This paper aims to explore how with the right will and working together, diverse groups with an interest in our land drainage channels can collaborate to significantly enhance our waterways. Alternative approaches to land drainage management can create more environmentally sensitive and sustainable channel systems with the ‘whole of life’ aim of benefiting all parties, with support from local communities.
Historically waterways have been managed largely to ensure performance of their land drainage function, without consideration of the full range of values that they can offer. Healthy waterways where New Zealanders can swim, fish and gather kai is part of the national identity, but too often our waterways have been significantly modified and are severely degraded, with freshwater ecosystems impacted by poor water quality.
This paper will outline two areas in lowland Canterbury that, since late 2017, have been the subject of trials to test methods of waterway restoration. They are both spring-fed gravel bed waterways, with a range of native and introduced fish and invertebrate species, including native shortfin and longfin eel, inanga (one of the whitebait species) and introduced brown trout. The sites lie between Springston and the Waikirikiri/Selwyn River, which drains to Te Waihora/Lake Ellesmere, New Zealand’s fifth largest lake and an important wetland system with special significance as a tribal taonga (treasure) to Ngai Tahu.
Due to subsequent human activity, water quality has been impacted by excessive suspended sediment, nutrients and contaminants. High nutrients and a lack of shading allows aquatic weeds to flourish, blocking the flow and contributing to flooding, trapping sediment and causing fluctuations in dissolved oxygen. Land use intensification has also resulted in contamination of groundwater.
The trial site at Powells Road drain is being led by ‘Living Water’, a 10 year partnership between the Department of Conservation and Fonterra.
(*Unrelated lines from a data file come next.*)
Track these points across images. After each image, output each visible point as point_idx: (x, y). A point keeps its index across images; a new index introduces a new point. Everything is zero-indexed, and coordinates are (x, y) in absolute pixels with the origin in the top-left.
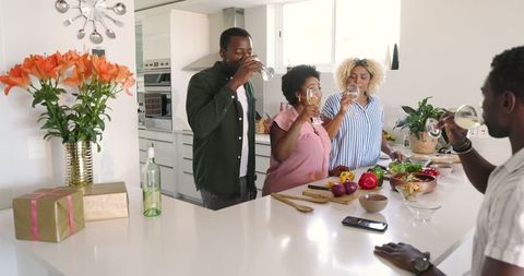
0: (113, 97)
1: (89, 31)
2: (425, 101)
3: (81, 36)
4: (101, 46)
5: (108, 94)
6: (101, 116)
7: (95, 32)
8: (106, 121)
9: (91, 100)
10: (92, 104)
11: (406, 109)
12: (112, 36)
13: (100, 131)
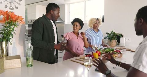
0: (17, 27)
1: (9, 6)
2: (112, 31)
3: (6, 7)
4: (13, 11)
5: (15, 25)
6: (12, 33)
7: (11, 6)
8: (14, 35)
9: (8, 27)
10: (9, 29)
11: (107, 33)
12: (17, 8)
13: (12, 38)
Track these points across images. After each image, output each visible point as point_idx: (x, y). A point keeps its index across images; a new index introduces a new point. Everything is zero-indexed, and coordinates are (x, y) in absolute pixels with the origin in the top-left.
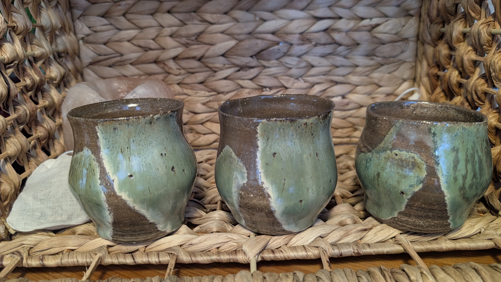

On the Silverstream catchment, the work is led by ‘Fish and Game’ supported by the ‘Water & Wildlife Habitat Trust’ and others, with similar objectives.
This paper sets out the work completed to date (i.e. channel shaping, instream features and planting; to create habitat diversity and shading), both to maintain the land drainage function of the watercourse and enhance its ecological function, together with how the sites will be monitored, the early successes and lessons learnt. The importance of collaboration is emphasised, as is selling the vision to encourage and enable the wider community to embrace the change and give the Selwyn District Council a mandate for improved management. Initial setup costs are discussed within the context of the long-term potential benefits, as well as future plans.
A GIS database of watercourse suitability is under consideration, to help identify other trial areas across Canterbury and New Zealand. While these are likely to focus on rural farmland, there is little reason why many of the lessons learned cannot be applied within more urbanised areas, where opportunities present.
In summary, this paper will provide examples of sustainable whole of life waterway restoration solutions, demonstrating that tangible benefits of stream restoration can be delivered cost effectively.